There are always workaround sfor thoses cases ; you can use docker images to be 
sure to deploy separate applications servers, etc. But it put a lot of burden 
on the external requirements and IMHO it goes against the idea of the embedded 
broker, which is to be flexible about is integration patterns.

Best regards,

> Override properties in broker.xml with file or map
> --------------------------------------------------
>
>                 Key: ARTEMIS-2303
>                 URL: https://issues.apache.org/jira/browse/ARTEMIS-2303
>             Project: ActiveMQ Artemis
>          Issue Type: Wish
>          Components: Broker
>    Affects Versions: 2.7.0
>            Reporter: SL
>            Priority: Minor
>
> Currently, Artemis can use system properties to substitute values in 
> broker.xml.
> It would be nice if there was a mean to fetch the properties from a file OR a 
> {{Properties}} instance instead, for embedded brokers and unit tests.

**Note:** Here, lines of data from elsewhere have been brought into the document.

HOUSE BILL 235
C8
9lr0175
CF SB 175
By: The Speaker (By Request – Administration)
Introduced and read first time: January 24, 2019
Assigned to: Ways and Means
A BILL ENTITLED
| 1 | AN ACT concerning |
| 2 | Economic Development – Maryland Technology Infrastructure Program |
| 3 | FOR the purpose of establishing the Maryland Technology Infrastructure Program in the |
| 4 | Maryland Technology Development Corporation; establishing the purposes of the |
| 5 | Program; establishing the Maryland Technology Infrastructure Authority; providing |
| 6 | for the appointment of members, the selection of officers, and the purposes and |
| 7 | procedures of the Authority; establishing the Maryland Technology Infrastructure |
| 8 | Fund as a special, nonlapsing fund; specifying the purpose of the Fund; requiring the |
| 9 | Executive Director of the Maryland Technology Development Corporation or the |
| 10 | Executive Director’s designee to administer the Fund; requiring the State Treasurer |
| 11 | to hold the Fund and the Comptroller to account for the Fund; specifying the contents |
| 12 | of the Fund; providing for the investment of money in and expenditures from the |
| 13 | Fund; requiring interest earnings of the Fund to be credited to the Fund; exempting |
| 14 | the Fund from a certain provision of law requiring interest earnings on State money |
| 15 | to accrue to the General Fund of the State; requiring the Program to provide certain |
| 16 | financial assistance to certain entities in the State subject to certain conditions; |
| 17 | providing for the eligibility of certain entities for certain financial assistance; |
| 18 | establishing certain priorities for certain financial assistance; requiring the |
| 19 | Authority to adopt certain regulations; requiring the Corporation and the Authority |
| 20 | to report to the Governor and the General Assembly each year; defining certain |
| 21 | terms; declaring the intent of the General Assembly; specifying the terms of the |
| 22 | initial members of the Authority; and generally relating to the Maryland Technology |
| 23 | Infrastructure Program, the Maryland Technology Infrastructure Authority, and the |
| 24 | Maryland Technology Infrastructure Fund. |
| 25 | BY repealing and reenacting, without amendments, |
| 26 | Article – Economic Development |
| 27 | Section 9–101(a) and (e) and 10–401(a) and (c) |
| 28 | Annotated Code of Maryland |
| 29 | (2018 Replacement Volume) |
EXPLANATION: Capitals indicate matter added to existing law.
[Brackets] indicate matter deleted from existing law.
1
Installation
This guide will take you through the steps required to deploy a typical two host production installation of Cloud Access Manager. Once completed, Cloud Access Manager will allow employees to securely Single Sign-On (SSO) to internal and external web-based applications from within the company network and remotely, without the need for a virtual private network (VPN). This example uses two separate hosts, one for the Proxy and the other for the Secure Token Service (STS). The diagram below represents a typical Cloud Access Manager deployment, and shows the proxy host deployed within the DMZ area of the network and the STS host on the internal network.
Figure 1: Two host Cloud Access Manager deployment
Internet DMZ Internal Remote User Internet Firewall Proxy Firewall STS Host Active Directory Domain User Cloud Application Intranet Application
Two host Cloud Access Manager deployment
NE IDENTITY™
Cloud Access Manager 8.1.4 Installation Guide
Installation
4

> Actually, the properties are set via
> {code:java|title=ConfigurationImpl.java}
> @Override
>  public Configuration parseSystemProperties() throws Exception {
>  parseSystemProperties(System.getProperties());
>  return this;
>  }
> {code}
> which is called from {{parse(...)}} and {{internalStart()}} ; there should be 
> a way to feed explicitly the properties from the upper layers.
>  This is sort-of a regression from AMQ5 which inherited some flexibility from 
> its spring configuration in those cases.